_TRY IT:_ Count the lines in the items below that contain the word "link". Reply with the number alone.

Stored dataset items:
- - - - - - -

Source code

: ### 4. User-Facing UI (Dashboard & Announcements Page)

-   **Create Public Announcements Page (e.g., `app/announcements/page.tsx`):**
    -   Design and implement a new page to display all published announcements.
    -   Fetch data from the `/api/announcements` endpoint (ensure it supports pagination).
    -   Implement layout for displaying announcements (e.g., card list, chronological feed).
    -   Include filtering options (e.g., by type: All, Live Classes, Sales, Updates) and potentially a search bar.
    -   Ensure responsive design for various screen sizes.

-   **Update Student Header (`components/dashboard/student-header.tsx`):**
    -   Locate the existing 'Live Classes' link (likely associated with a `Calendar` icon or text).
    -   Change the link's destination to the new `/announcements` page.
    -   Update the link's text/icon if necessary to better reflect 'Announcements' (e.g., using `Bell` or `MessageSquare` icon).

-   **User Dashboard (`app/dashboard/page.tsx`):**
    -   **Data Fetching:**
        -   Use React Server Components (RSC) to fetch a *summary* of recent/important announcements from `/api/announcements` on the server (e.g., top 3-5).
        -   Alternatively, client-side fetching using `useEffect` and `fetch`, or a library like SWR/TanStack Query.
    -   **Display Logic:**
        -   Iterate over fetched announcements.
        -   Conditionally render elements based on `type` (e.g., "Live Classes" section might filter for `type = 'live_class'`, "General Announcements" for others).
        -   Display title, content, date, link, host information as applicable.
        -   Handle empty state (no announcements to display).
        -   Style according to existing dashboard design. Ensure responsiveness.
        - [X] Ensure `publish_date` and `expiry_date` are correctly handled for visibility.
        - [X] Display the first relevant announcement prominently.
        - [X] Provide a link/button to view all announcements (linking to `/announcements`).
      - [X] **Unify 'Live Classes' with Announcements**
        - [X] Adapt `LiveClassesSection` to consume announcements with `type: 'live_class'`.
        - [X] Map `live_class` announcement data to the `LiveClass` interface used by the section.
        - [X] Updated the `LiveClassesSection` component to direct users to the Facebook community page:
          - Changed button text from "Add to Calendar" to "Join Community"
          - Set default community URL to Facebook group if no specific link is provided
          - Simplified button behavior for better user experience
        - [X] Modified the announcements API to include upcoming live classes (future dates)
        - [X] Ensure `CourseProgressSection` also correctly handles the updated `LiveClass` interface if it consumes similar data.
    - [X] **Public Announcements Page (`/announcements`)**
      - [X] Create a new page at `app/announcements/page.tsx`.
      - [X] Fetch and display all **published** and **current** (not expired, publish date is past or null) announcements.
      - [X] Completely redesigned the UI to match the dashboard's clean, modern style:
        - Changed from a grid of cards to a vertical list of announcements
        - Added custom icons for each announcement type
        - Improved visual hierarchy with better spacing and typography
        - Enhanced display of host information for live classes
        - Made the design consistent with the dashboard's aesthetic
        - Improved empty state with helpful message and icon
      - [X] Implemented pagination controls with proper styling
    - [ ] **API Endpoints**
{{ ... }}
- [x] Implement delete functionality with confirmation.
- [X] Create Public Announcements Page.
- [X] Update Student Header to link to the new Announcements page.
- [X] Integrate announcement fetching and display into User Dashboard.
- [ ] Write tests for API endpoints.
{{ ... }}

- - - - - - -

_COMPLETED EXERCISE:_ 7